Request:
Look over the entries below. Report how many lines hold the word "HoleSize", and only that.

Source records:
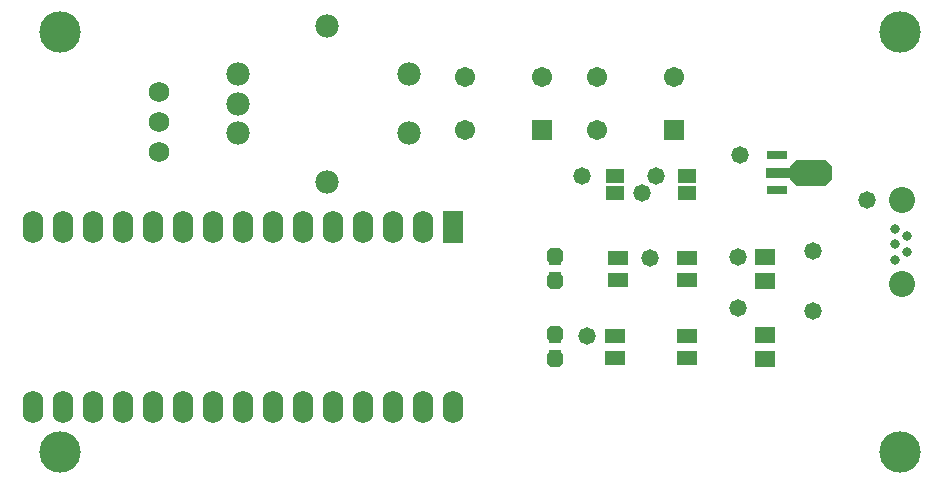
<source format=gts>
G04 Layer_Color=20142*
%FSLAX25Y25*%
%MOIN*%
G70*
G01*
G75*
%ADD31R,0.07099X0.03162*%
%ADD32R,0.06115X0.05131*%
%ADD33R,0.06509X0.04934*%
%ADD34R,0.06902X0.05721*%
G04:AMPARAMS|DCode=35|XSize=55.24mil|YSize=51.31mil|CornerRadius=0mil|HoleSize=0mil|Usage=FLASHONLY|Rotation=0.000|XOffset=0mil|YOffset=0mil|HoleType=Round|Shape=Octagon|*
%AMOCTAGOND35*
4,1,8,0.02762,-0.01283,0.02762,0.01283,0.01480,0.02565,-0.01480,0.02565,-0.02762,0.01283,-0.02762,-0.01283,-0.01480,-0.02565,0.01480,-0.02565,0.02762,-0.01283,0.0*
%
%ADD35OCTAGOND35*%

%ADD36R,0.03950X0.03950*%
G04:AMPARAMS|DCode=37|XSize=86.74mil|YSize=141.86mil|CornerRadius=0mil|HoleSize=0mil|Usage=FLASHONLY|Rotation=90.000|XOffset=0mil|YOffset=0mil|HoleType=Round|Shape=Octagon|*
%AMOCTAGOND37*
4,1,8,-0.07093,-0.02169,-0.07093,0.02169,-0.04924,0.04337,0.04924,0.04337,0.07093,0.02169,0.07093,-0.02169,0.04924,-0.04337,-0.04924,-0.04337,-0.07093,-0.02169,0.0*
%
%ADD37OCTAGOND37*%

%ADD38R,0.08674X0.03556*%
%ADD39C,0.07800*%
%ADD40C,0.06800*%
%ADD41C,0.06706*%
%ADD42R,0.06706X0.06706*%
%ADD43C,0.13800*%
%ADD44R,0.06800X0.10800*%
%ADD45O,0.06800X0.10800*%
%ADD46C,0.08674*%
%ADD47C,0.03300*%
%ADD48C,0.05800*%
D31*
X454126Y513906D02*
D03*
Y502094D02*
D03*
D32*
X424000Y506756D02*
D03*
X400000D02*
D03*
X424000Y501244D02*
D03*
X400000D02*
D03*
D33*
X401000Y479642D02*
D03*
X400000Y453642D02*
D03*
Y446358D02*
D03*
X401000Y472358D02*
D03*
X424000Y479642D02*
D03*
Y472358D02*
D03*
Y453642D02*
D03*
Y446358D02*
D03*
D34*
X450000Y480035D02*
D03*
Y454035D02*
D03*
Y471965D02*
D03*
Y445965D02*
D03*
D35*
X380000Y445866D02*
D03*
Y454134D02*
D03*
X380000Y471866D02*
D03*
Y480134D02*
D03*
D36*
X380000Y446850D02*
D03*
Y453150D02*
D03*
X380000Y472850D02*
D03*
Y479150D02*
D03*
D37*
X465543Y508000D02*
D03*
D38*
X454913D02*
D03*
D39*
X274472Y540842D02*
D03*
Y531000D02*
D03*
Y521158D02*
D03*
X331559Y540842D02*
D03*
Y521158D02*
D03*
X304000Y556984D02*
D03*
Y505016D02*
D03*
D40*
X248000Y525000D02*
D03*
Y515000D02*
D03*
Y535000D02*
D03*
D41*
X375795Y539858D02*
D03*
X350205D02*
D03*
Y522142D02*
D03*
X419795Y539858D02*
D03*
X394205D02*
D03*
Y522142D02*
D03*
D42*
X375795Y522142D02*
D03*
X419795Y522142D02*
D03*
D43*
X215000Y555000D02*
D03*
Y415000D02*
D03*
X495000D02*
D03*
Y555000D02*
D03*
D44*
X346000Y490000D02*
D03*
D45*
X336000D02*
D03*
X326000D02*
D03*
X346000Y430000D02*
D03*
X316000Y490000D02*
D03*
X306000D02*
D03*
X296000D02*
D03*
X286000D02*
D03*
X276000D02*
D03*
X266000D02*
D03*
X256000D02*
D03*
X246000D02*
D03*
X236000D02*
D03*
X226000D02*
D03*
X216000D02*
D03*
X206000D02*
D03*
Y430000D02*
D03*
X216000D02*
D03*
X226000D02*
D03*
X236000D02*
D03*
X246000D02*
D03*
X256000D02*
D03*
X266000D02*
D03*
X276000D02*
D03*
X286000D02*
D03*
X296000D02*
D03*
X306000D02*
D03*
X316000D02*
D03*
X326000D02*
D03*
X336000D02*
D03*
D46*
X495626Y499000D02*
D03*
Y470850D02*
D03*
D47*
X493600Y484200D02*
D03*
Y479082D02*
D03*
Y489318D02*
D03*
X497537Y481641D02*
D03*
Y486759D02*
D03*
D48*
X484000Y498918D02*
D03*
X441035Y480035D02*
D03*
Y463000D02*
D03*
X409244Y501244D02*
D03*
X390642Y453642D02*
D03*
X411858Y479642D02*
D03*
X413744Y506756D02*
D03*
X441906Y513906D02*
D03*
X389256Y506756D02*
D03*
X466000Y462000D02*
D03*
Y482000D02*
D03*
M02*

</source>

Completed task:
2